Je recommande donc toujours des sessions de sensibilisation dédiées aux assistantes pour leur présenter les usages et les opportunités apportés par ces outils.

 

J'accompagne actuellement quelques uns de mes clients qui ont fait ce choix au travers de ces fameuses sessions ou d'atelier de digital Working, ce qui m'a inspiré cet article. Au début, mes auditrices sont sur la défensive : elles se demandent ce que je vais encore inventer pour les empêcher de faire comme d'habitude. Mais à la fin de l'intervention, elles sont souvent ravies et surprises de découvrir toutes ces possibilités qui étaient à leur disposition sans le savoir.

 

 

Quelques exemples d'outils et d'usages

 

Il serait possible de faire un livre complet pour expliquer comment les outils du digital pourraient être utilisés par les assistantes. Ce livre serait à écrire avec l'aide d'une vraie assistante de direction pour imaginer tous les cas d'usage du quotidien. Mais à défaut d'un livre, voici quelques exemples pour vous donner quelques idées.
 


L'outil OneNote est encore sous utilisé ou mal utilisé en entreprise. Il offre pourtant de belles opportunités, à la fois en prise de notes, d'organisation de ces notes au travers de "bloc notes" faciles à créer et à organiser en sections / pages, mais aussi en termes de facilité déconcertante de partage de ces notes avec d'autres personnes. Les assistantes peuvent s'en servir pour prendre les notes en réunion, mais aussi pour organiser leur propre travail, seule ou avec leurs collègues.
 


Monter une réunion avec plusieurs personnes aux plannings chargés est un vrai casse tête. C'est aussi la mission première bien souvent des assistantes de direction. La connaissance des disponibilités ne suffit pas : généralement, les participants souhaitent choisir parmi plusieurs possibilités. 

 

Beaucoup d'assistantes continuent toujours d'envoyer par mails des propositions de créneaux et de gérer laborieusement les retours. Mais si vous posez la question à plusieurs personnes, la gestion des mails de réponse peut s'avérer une véritable prise de tête.

 

D'autres assistantes, plus modernes, utilisent la solution gratuite Doodle sur Internet (ou équivalent) : les participants peuvent alors cocher sur une page Web les créneaux qui les arrangent le mieux. La bonne date / la bonne heure est celle qui aura été cochée par tous les participants. 

 

Le problème de Doodle (et de toutes les solutions gratuites), c'est qu'il s'agit ici d'une solution tierce avec laquelle l'entreprise n'a généralement signé aucun engagement contractuel. Comme cette solution est souvent utilisée pour montrer des réunions importantes (parfois avec des personnalités), elle pose problème sur le plan du Règlement Général de la Protection des Données et du traitement potentiel qui est fait de ces précieuses données. Sans compter que dans la version gratuite, de multiples publicités s'invitent sur les pages, ce qui n'est pas du meilleur effet sur le plan professionnel.

 

FindTime est la solution Microsoft Office 365 qui rend le même service, tout est restant dans le domaine des outils de l'entreprise, au travers d'un contrat dûment signé avec l'éditeur, qui s'engage. Je ferai prochainement un sujet sur cet outil.
 

  • Le stockage et le partage des fichiers avec OneDrive (cliquer ici)
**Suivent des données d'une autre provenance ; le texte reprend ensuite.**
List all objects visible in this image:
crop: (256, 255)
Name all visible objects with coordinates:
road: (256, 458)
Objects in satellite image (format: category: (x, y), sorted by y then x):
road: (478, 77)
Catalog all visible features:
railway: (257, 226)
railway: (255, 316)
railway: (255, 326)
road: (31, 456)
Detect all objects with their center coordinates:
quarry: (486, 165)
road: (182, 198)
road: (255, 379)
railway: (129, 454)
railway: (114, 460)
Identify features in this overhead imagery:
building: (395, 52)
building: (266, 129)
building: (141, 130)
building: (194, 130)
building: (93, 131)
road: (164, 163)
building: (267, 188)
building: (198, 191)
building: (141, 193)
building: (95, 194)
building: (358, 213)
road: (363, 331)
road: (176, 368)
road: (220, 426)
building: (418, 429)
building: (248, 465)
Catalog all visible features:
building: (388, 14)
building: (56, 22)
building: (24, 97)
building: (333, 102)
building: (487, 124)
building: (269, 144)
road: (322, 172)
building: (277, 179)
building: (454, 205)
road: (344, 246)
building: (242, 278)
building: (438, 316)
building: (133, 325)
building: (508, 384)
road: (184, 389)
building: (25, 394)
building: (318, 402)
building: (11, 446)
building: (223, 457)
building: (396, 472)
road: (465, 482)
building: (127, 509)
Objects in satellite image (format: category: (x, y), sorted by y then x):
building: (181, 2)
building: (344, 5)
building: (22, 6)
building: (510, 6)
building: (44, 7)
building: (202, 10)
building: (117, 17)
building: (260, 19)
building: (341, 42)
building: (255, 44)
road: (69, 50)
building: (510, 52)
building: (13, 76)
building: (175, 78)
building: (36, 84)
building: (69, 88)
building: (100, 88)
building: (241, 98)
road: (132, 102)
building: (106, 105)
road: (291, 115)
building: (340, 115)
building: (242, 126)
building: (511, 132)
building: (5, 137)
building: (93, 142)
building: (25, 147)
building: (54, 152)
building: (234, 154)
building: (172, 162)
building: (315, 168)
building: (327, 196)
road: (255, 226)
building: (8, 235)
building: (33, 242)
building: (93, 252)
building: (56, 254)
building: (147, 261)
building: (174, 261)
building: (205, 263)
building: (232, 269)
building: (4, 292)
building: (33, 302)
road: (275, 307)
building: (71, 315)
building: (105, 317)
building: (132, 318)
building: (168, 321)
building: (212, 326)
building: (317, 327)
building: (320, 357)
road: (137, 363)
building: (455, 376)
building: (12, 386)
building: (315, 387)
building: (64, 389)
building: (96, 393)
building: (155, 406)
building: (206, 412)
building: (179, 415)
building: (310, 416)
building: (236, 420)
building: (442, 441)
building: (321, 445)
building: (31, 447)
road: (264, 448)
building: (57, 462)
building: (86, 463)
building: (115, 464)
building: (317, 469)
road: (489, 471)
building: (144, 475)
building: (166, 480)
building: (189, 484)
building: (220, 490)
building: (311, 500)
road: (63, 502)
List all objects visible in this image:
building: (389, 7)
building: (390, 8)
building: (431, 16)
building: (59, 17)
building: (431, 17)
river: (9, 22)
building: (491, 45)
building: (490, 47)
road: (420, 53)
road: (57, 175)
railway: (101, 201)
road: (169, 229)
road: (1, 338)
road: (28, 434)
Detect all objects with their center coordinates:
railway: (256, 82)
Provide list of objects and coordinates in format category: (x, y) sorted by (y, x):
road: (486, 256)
Les assistantes produisent des documents qu'elles doivent souvent faire relire ou compléter par d'autres personnes. Cela peut être des managers ou des collaborateurs.  OneDrive est la solution idéale pour partager en quelques clics des documents de travail ou carrément des dossiers comprenant plusieurs fichiers. C'est aussi la solution idéale pour faire parvenir des fichiers lourds à des correspondants externes, sans passer par des solutions tierces gratuites du Web (comme WeTranfer) qui présentent les mêmes risques que ceux que j'ai exposés pour Doodle).
 

  • La publication des fichiers ou actus avec SharePoint (cliquer ici)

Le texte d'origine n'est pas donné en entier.